*** Block opens ***

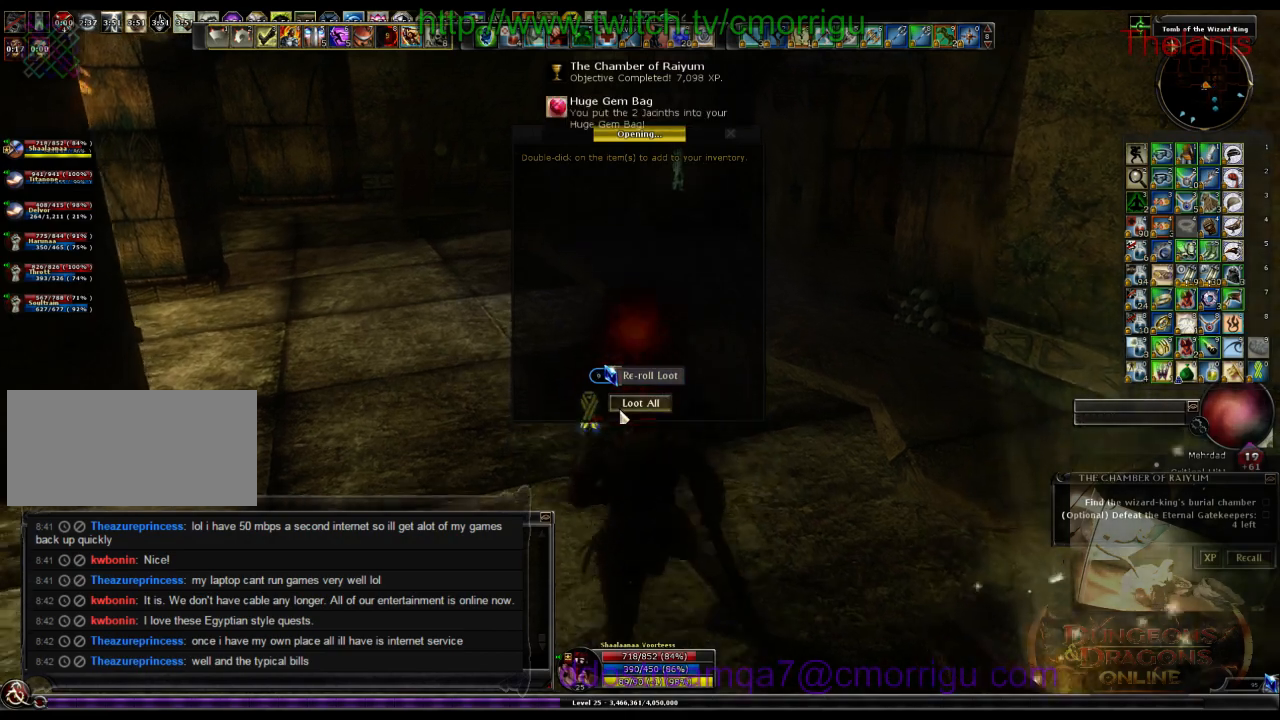
{"keys": ["w"], "events": []}
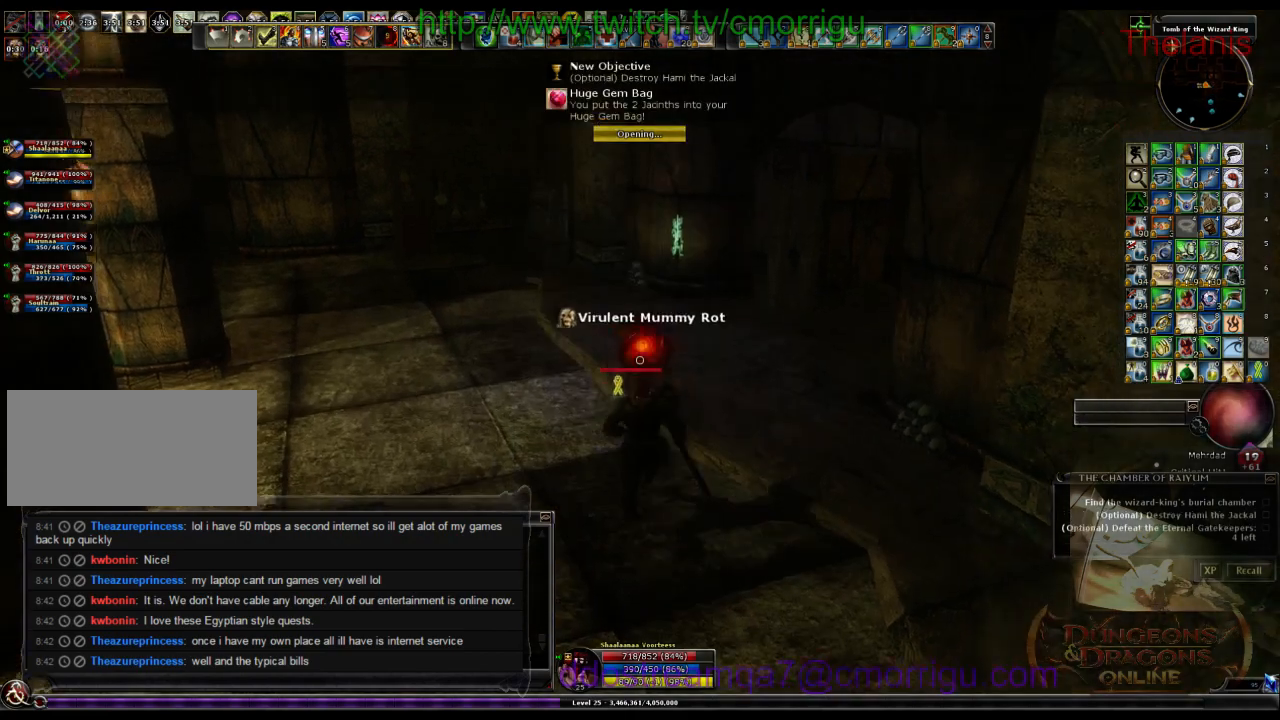
{"keys": ["w"], "events": []}
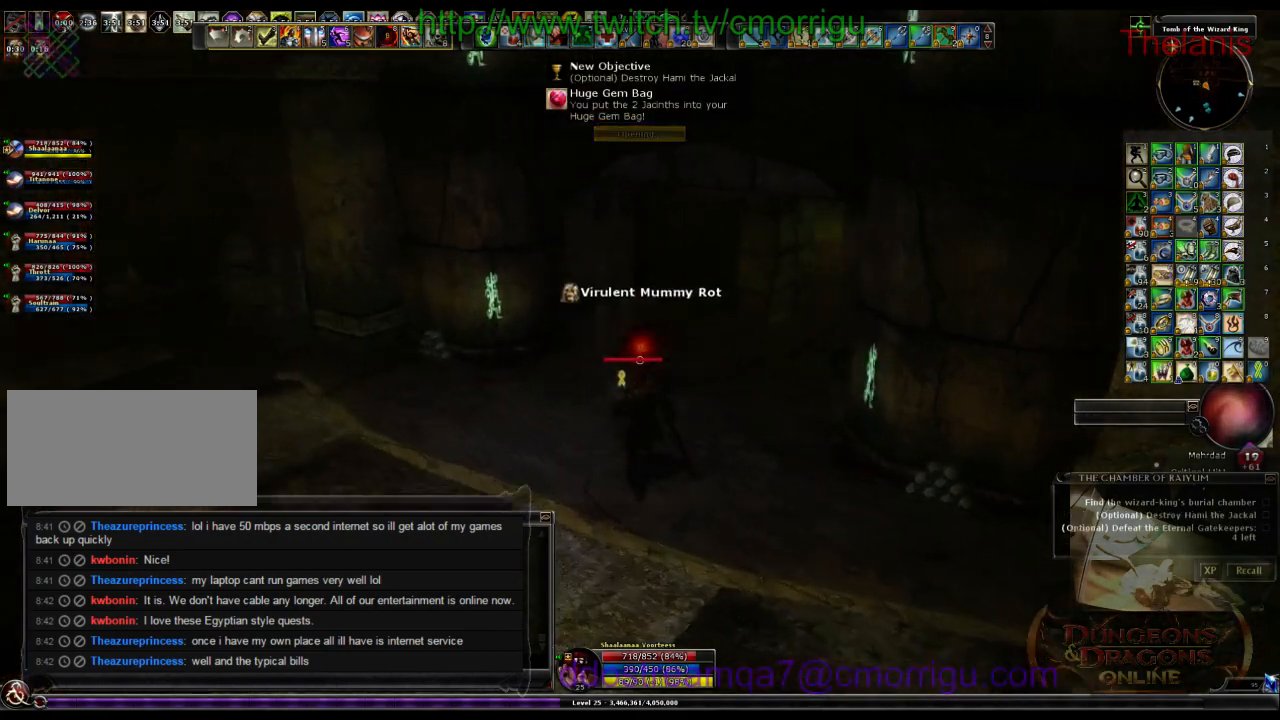
{"keys": ["w"], "events": []}
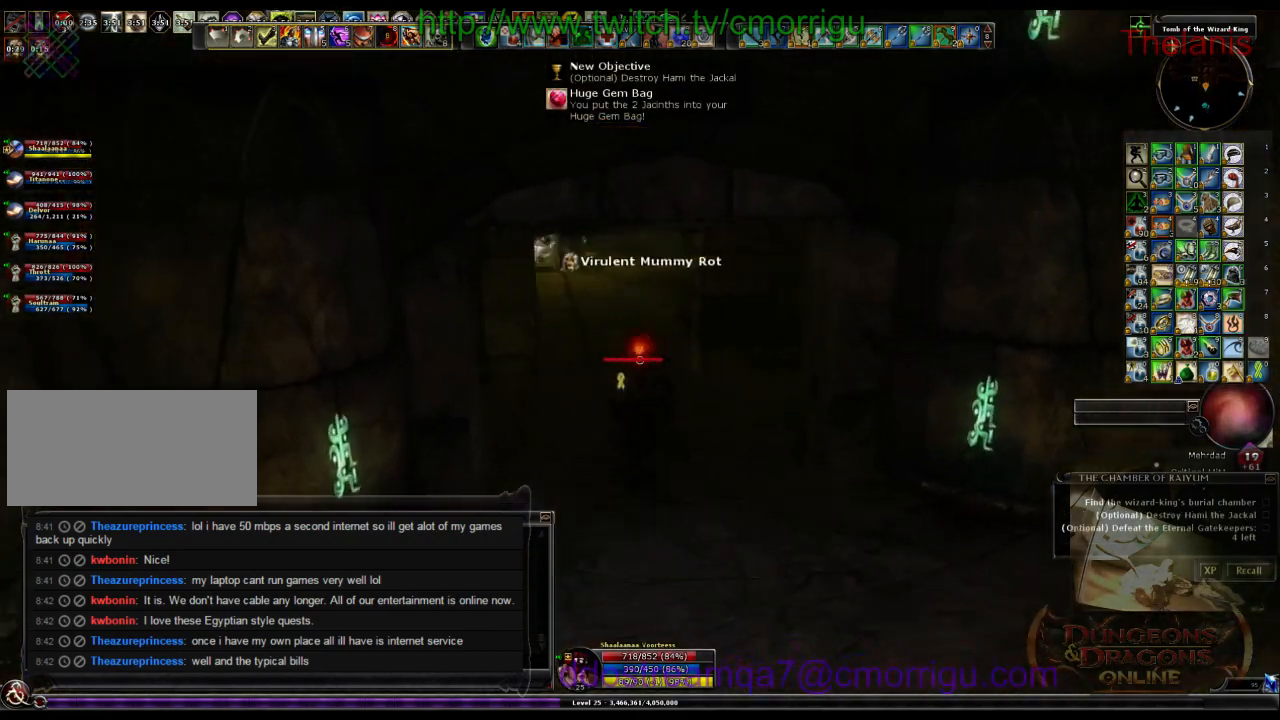
{"keys": ["w"], "events": []}
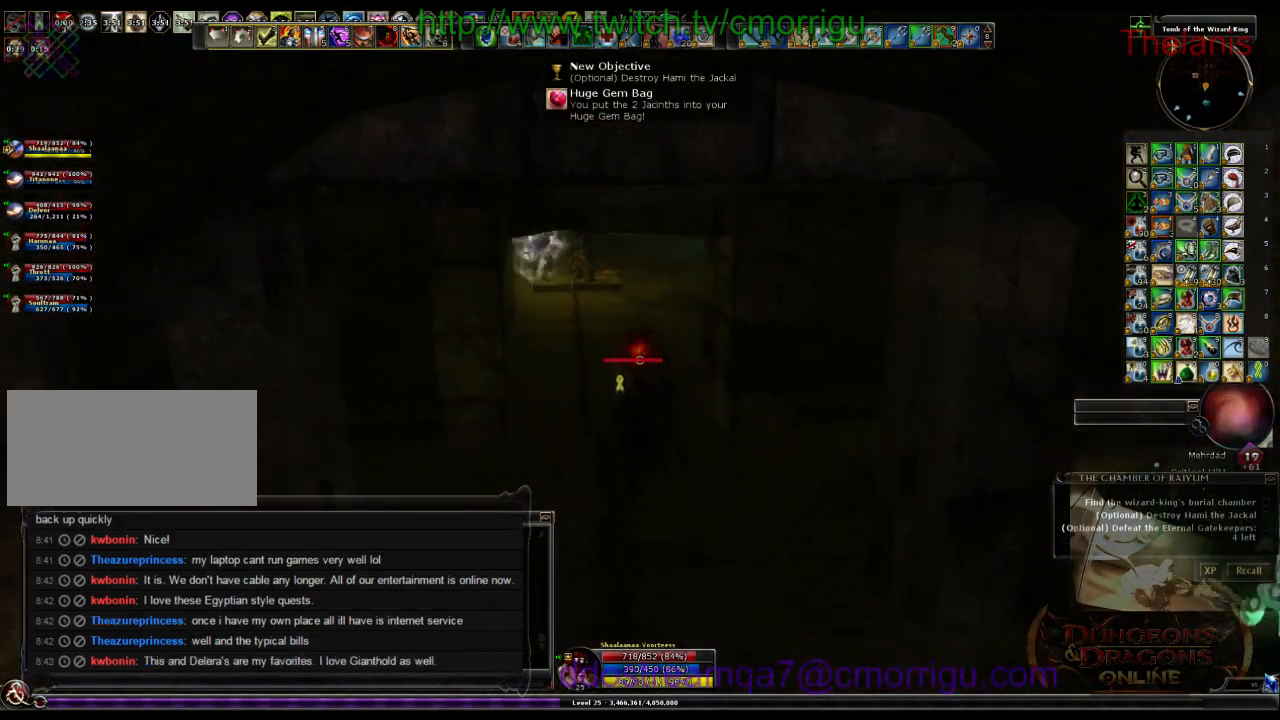
{"keys": ["w"], "events": []}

*** Block closes ***

TASK BRIEF
Write out the material above once more, word for word. Images stay out.

SOLUTION FOR THIS TASK
{"keys": ["w"], "events": []}
{"keys": ["w"], "events": []}
{"keys": ["w"], "events": []}
{"keys": ["w"], "events": []}
{"keys": ["w"], "events": []}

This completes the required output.